Microsoft Surface Pro Tablet

Microsoft made an announcement a fortnight ago in their official Surface blog that they’d be launching their Windows 8 tablets in more countries in the next few weeks.

With reviews for the ambitious new devices being mediocre at best (and occasionally scathing, in the case of the Surface RT), and their sales being less than 5% of the sales of the industry defining iPad over the first quarter of 2013 according to IDC, was it really a good idea to hold back on launching their tablets to as large an audience as possible?

Microsoft has made a big bet on their new Windows 8 tablets letting them get the kind of control (and margins) that Apple gets by bundling their software only on their own hardware. However, the Surface RT proved to have an undercooked OS that had practically no desktop features, while the Surface Pro was prohibitively expensive, had internal storage space that was MUCH lower than they advertised, had a poor battery life, and more.

However, Microsoft went ahead with the strategy employed by Apple with its devices, by adopting a staggered release schedule for its Surface tablets, to the point that by the end of June this year, the Surface RT will still be available in just 29 countries – a full year after it was first announced (and over 8 months since its release)! The Pro was launched much later, in February this year, in fact. But it’s incredible to think that the Pro is only available in the US, Canada and China till at least the end of May.

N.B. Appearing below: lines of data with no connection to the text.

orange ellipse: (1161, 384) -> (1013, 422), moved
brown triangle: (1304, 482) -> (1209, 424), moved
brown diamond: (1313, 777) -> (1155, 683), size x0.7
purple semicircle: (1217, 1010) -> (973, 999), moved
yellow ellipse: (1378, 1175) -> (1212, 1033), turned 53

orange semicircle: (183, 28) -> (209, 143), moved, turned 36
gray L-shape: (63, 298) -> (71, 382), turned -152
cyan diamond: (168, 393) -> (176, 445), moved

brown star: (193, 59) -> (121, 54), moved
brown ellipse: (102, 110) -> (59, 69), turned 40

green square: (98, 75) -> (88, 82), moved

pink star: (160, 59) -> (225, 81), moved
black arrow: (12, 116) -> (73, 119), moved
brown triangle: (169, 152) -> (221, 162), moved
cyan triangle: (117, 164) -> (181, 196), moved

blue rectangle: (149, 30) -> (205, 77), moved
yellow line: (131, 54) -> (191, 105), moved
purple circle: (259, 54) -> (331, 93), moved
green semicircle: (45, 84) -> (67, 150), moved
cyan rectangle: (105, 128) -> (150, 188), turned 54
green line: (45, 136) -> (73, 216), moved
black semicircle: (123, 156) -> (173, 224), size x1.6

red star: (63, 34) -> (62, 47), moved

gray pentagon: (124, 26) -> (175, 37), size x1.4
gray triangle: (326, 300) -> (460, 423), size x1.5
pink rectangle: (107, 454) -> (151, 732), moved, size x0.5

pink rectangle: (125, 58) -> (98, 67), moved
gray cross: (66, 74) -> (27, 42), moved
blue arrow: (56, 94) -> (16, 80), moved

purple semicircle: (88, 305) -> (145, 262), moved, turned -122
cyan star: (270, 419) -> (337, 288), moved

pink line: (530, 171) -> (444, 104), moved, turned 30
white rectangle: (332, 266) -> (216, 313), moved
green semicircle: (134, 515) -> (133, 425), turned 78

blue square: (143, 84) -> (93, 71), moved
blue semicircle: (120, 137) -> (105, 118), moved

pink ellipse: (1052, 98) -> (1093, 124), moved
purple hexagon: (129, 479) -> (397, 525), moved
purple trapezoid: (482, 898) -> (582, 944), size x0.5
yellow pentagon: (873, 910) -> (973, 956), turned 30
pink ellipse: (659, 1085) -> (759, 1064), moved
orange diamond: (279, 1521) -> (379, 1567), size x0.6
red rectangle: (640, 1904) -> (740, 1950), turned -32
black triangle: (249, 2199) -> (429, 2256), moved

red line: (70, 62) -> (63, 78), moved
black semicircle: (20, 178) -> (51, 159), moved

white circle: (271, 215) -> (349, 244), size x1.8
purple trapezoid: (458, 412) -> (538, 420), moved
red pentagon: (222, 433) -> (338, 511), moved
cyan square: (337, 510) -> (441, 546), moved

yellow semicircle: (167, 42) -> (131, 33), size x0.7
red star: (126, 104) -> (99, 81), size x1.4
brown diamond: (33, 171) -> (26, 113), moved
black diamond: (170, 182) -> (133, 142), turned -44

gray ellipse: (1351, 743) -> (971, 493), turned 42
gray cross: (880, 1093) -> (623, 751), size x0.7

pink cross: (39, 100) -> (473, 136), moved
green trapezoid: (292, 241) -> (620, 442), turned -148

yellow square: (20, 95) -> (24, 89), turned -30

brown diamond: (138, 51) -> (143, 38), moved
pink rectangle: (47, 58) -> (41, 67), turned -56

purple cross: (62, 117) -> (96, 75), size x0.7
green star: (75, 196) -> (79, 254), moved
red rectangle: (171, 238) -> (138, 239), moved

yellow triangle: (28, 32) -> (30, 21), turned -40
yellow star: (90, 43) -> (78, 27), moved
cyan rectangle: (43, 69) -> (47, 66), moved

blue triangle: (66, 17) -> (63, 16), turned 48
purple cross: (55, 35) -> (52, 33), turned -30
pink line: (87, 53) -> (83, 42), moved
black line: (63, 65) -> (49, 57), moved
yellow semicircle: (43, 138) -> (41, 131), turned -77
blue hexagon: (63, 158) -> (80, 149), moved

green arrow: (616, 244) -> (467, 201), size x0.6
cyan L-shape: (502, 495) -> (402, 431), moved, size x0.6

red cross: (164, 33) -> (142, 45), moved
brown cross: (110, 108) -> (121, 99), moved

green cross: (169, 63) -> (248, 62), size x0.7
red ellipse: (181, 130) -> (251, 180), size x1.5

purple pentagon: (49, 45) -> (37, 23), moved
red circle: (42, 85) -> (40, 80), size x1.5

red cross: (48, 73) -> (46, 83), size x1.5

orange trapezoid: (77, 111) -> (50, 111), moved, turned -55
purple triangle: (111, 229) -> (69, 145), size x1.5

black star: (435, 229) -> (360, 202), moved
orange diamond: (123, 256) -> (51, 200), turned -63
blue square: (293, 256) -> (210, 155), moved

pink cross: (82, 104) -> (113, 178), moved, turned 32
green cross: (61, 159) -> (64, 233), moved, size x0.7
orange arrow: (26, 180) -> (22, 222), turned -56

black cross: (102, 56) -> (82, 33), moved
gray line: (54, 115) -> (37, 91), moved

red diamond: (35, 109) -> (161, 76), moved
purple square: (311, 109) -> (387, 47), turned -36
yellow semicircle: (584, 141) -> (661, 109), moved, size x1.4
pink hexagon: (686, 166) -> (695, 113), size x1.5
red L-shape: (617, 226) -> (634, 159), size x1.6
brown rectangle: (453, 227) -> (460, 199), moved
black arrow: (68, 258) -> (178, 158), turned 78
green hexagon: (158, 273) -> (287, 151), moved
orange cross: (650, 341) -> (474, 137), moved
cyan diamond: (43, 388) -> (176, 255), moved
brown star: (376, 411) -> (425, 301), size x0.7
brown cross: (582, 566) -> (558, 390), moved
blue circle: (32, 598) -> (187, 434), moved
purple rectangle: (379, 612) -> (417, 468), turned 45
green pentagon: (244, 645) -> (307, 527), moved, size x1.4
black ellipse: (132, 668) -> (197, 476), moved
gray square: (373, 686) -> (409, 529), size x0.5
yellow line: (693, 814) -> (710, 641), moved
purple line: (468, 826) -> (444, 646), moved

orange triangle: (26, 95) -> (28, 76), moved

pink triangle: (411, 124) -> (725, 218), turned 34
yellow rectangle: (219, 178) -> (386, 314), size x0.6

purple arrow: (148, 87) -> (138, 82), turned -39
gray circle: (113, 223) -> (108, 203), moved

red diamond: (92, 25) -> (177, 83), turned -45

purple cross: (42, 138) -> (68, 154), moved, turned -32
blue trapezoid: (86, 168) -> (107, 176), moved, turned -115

All this indicates a gross miscalculation on Microsoft’s part, in all honesty. Perhaps they were expecting the Surface tablets to be universally adopted and adored in the North American market, but as time has told, they’ve sold less than a million units of them in the time since their launch.

Samsung’s scorched earth policy with the release cycles of its Galaxy Android tablets (such as the Note 8.0) crucially indicates that its folly to expect to take on the Apple iPad in its home market, considering just how firmly entrenched it is over there. Making the most of the initial buzz is the only way to go for a non-iPad tablet as of now, but Microsoft has simply not done that with its Surface tablets.